The National Tech Convention was a sea of glass, blue LED lights, and the hum of thousands of innovators. For any other couple, a first date would be a candlelit dinner. For Li Yan and me, it was a VIP pass to the "Future of Neural Networks" keynote.
"You're staring at the haptic interface again," Li Yan murmured, leaning close. He wasn't wearing his usual charcoal coat; he was in a sharp, tailored navy suit that made several heads turn—mostly female. "Is it more interesting than the person standing next to you?"
"The interface doesn't have an ego, Li Yan," I teased, though my hand was tucked firmly into the crook of his arm. "And it doesn't calculate the 'efficiency' of my outfit before we leave the dorm."
"I said the silk was 94% compatible with the ambient lighting of the hall," he defended, a rare smirk playing on his lips. "It was an objective compliment."
We were happy. For three days, the "Group of Seven" chat had been quiet as we navigated our new, fragile "v1.0" relationship. But as we approached the main stage, the atmosphere shifted.
Standing at the center of the exhibit was Ying Yue. She looked like a tech goddess in a white structured dress, her glasses catching the neon glare. When she saw us, she didn't look angry. She looked... victorious.

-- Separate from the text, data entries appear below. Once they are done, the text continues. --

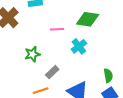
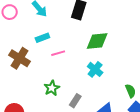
pink line: (57, 29) -> (58, 53), moved

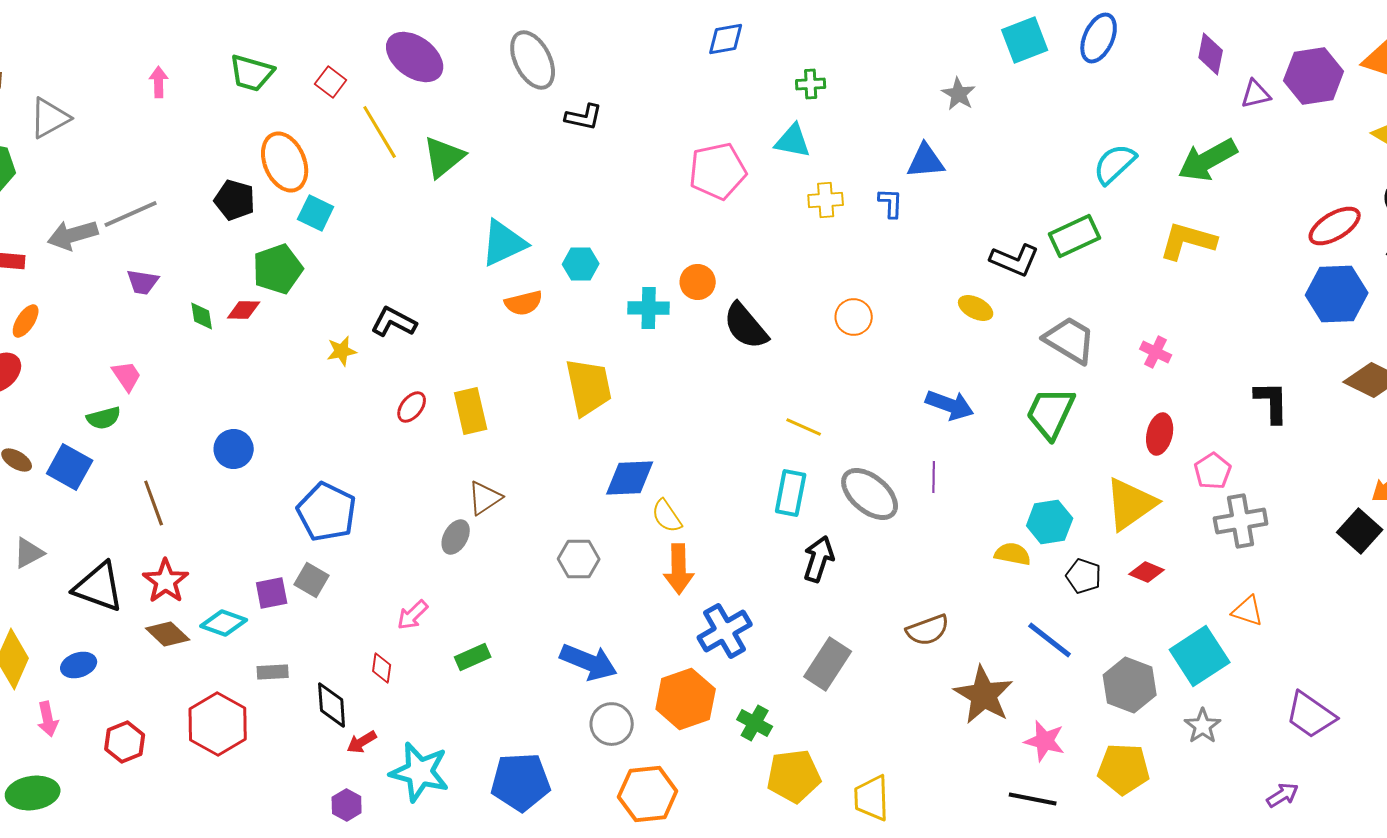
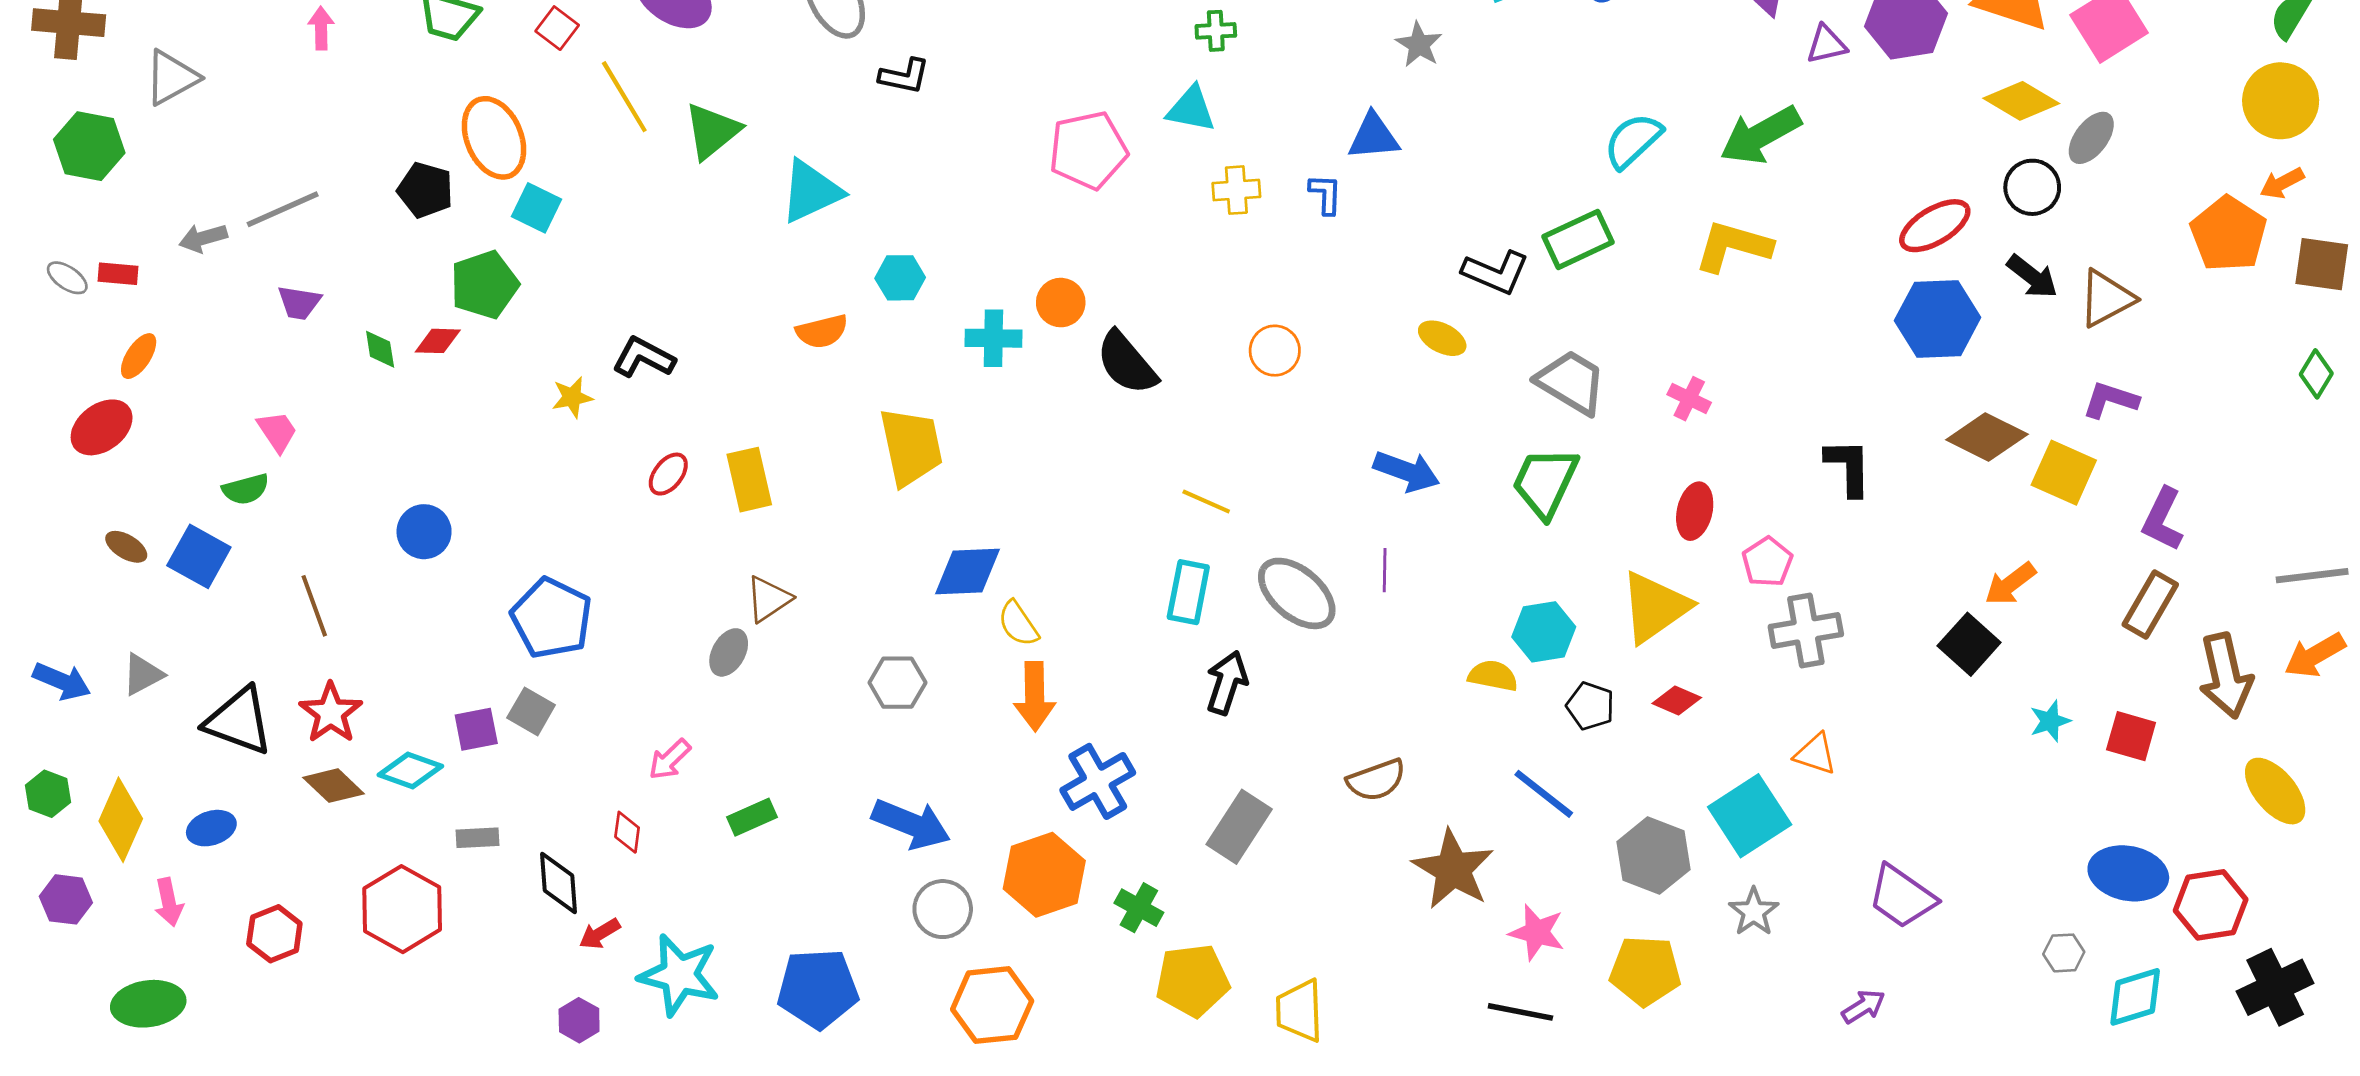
gray arrow: (73, 235) -> (203, 238), size x0.7
cyan triangle: (504, 243) -> (811, 191), moved

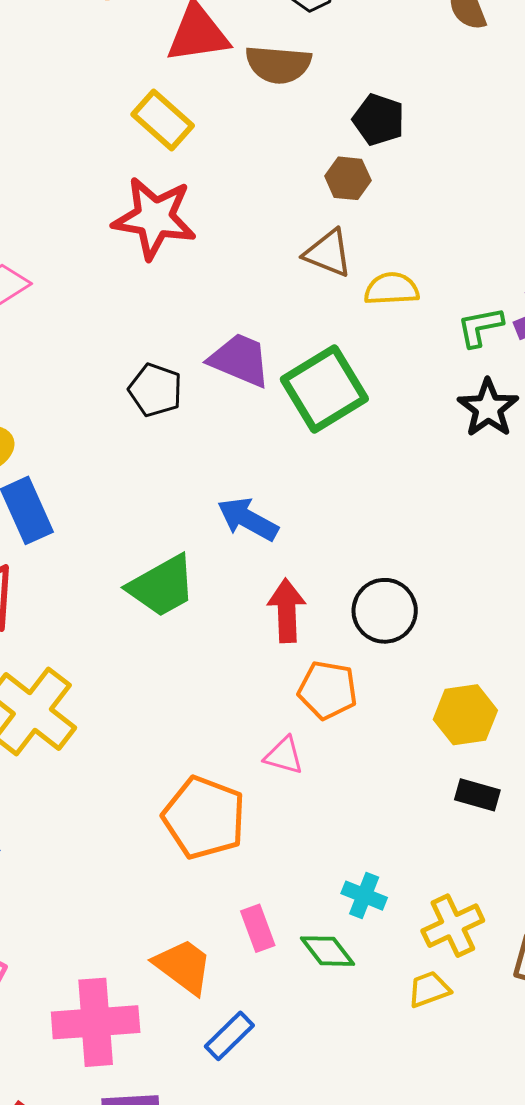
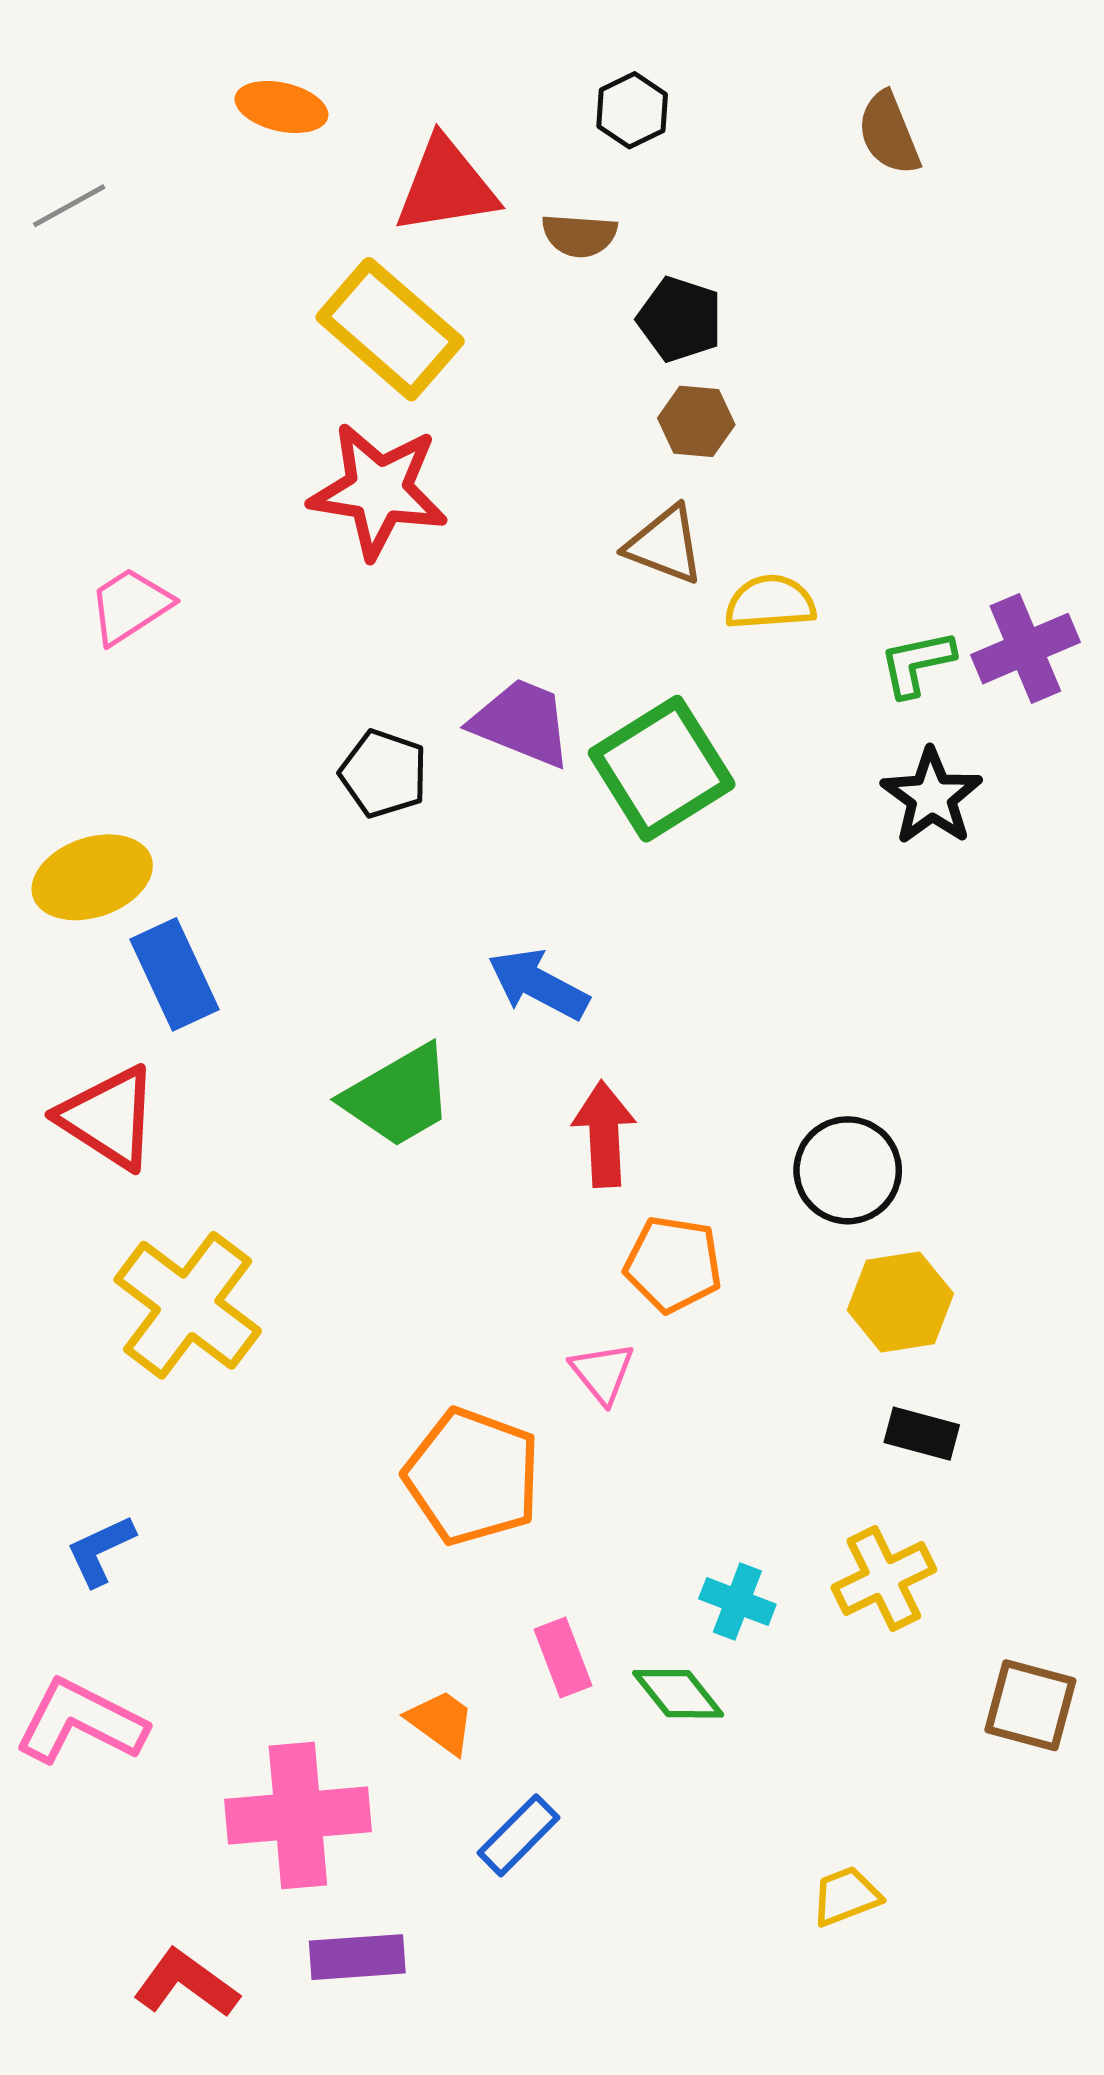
brown semicircle: (278, 64) -> (579, 235), size x0.7
yellow rectangle: (163, 120) -> (390, 329), size x1.4
black pentagon: (379, 120) -> (680, 319), moved
black circle: (385, 611) -> (848, 1170), moved
pink triangle: (284, 756) -> (602, 1373), turned 36
yellow cross: (453, 926) -> (884, 1579), moved
orange trapezoid: (183, 966) -> (441, 1722), size x0.7
yellow trapezoid: (429, 989) -> (846, 1896), moved

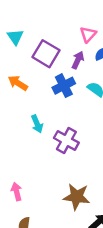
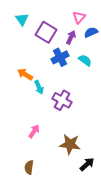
orange arrow: (18, 83) -> (25, 74), moved
pink arrow: (17, 192) -> (34, 131), moved, turned 48

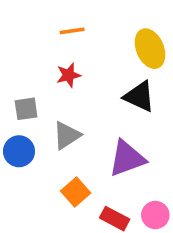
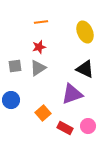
black triangle: (139, 96) -> (85, 69), moved
gray triangle: (67, 135) -> (38, 68), moved
blue circle: (19, 151) -> (11, 100), moved

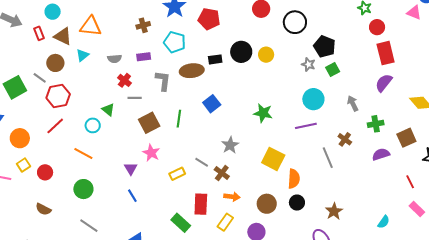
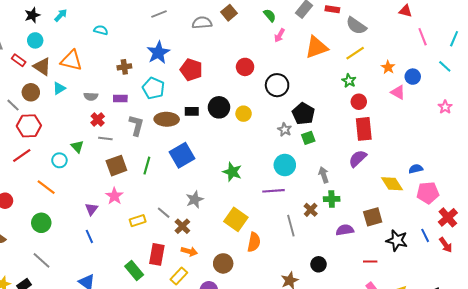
red rectangle: (39, 33) -> (19, 60), turned -40
blue square: (212, 104) -> (182, 155), size x1.4
green cross: (376, 124) -> (332, 199), moved
red line: (410, 182) -> (370, 262), turned -72
black circle: (297, 203) -> (319, 264), moved

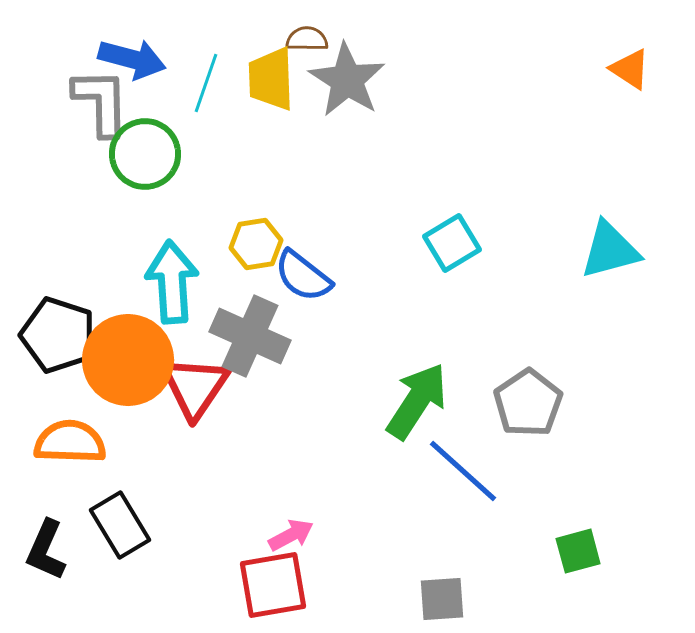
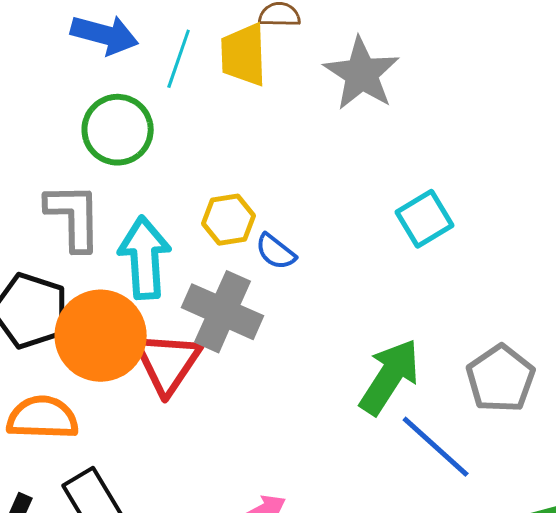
gray star: (347, 80) -> (362, 74), moved
gray L-shape: (101, 102) -> (74, 217), moved
blue semicircle: (303, 276) -> (276, 252), size x0.7

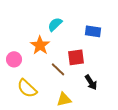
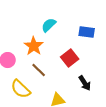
red square: (76, 57) -> (70, 58), turned -30
brown line: (58, 69) -> (39, 70), moved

"Li Yan! Xiao Xing!" she called out, her voice amplified by the professional headset she was wearing. "I was wondering if you'd make it to the unveiling."
"Unveiling?" Li Yan's brow furrowed.
"The Board of Directors at the National Institute just approved my solo project," Ying Yue said, stepping closer. She tapped a tablet, and a massive holographic display erupted behind her.
It was a code architecture for a city-wide smart grid. My heart dropped. The logic, the variable naming, the specific way the loops were nested...
"This is my sorting algorithm," I whispered, my grip tightening on Li Yan's arm. "The one from the private repository. The one you commented on last month."
Li Yan's face went from calm to lethal in a millisecond. "Ying Yue. Explain the source code of this module."
"Oh, Li Yan," she sighed, looking at me with faux pity. "In the professional world, there's no such thing as 'private.' Since you used the Institute's server to 'mentor' your little high school friend, the Institute now owns every line of code she wrote. And since you're my partner, the project has been assigned to me to lead."
She stepped right into my space, her voice dropping to a whisper. "You might have the boy, Xiao Xing. But I have your career. Let's see how long a 'Topper' lasts when she's been deleted from her own masterpiece."